The experience prompted mixed emotions.

“I personally missed being there,” said Wilberg. “But at the same time, it was also great to experience those things that we had [pre]recorded…. and also to see the many wonderful musicians from even 20 years ago who were also a part of conference.

“I was actually quite touched watching that because, quite honestly, some of the folks we saw [in the recorded performances] have passed away, and others I haven’t seen for many, many years.”

The recent general conference was to be Kristen Olsen’s final conference performing with the choir. 

Yes, the 20-year choir veteran would have preferred to be at the Conference Center singing alongside her fellow altos. But she also relished the pre-recorded choir selections. Like Wilberg, she “reconnected” with many friends she hadn’t seen in over a decade.

“There was a real sense of reunion,” she said.
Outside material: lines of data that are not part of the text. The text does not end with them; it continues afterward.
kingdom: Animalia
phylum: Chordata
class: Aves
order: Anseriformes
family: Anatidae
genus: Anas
Both Olsen and Clark eagerly anticipate the day when the choir and orchestra can safely come together for rehearsals and performances.

“It will be a happy day,” said Clark. “It will be wonderful just to see my friends in person again and once again create music for this great volunteer organization.”

Church spokesman Daniel Woodruff also commented Thursday on the status of the choir’s scheduled summer tour to several European nations.

“The choir continues to analyze the situation worldwide, and we hope to make an announcement as soon as we can,” he said.

The Tabernacle Choir and Orchestra at Temple Square perform in Weill Hall at the Green Music Center in Rohnert Park, California, on Wednesday, June 27, 2018.
The Tabernacle Choir and Orchestra at Temple Square perform in Weill Hall at the Green Music Center in Rohnert Park, California, on Wednesday, June 27, 2018. Credit: Kristin Murphy, Deseret News, Deseret News

The choir and the orchestra last toured two years ago when they made stops at several cities along the United States’ Pacific Coast and on to Vancouver, Canada. The 2018 Classic Coast Tour allowed the choir and orchestra to do what they do best: make connections and new friends while continuing their long-established roles as musical ambassadors/missionaries for the Church.

A 2018 tour highlight that gleaned wide attention was a joint rehearsal with the choir and members of the San Francisco Gay Men’s Chorus on June 25 at the Shoreline Amphitheatre in Mountain View, California.

“The purpose of music is to unite people,” said Jarrett following that memorable rehearsal. “Music affects people in many ways. This is a great opportunity to bring two cultures, if you will, to the center of things and to build bridges, to make friends, and to make an enjoyable experience for everyone through music.”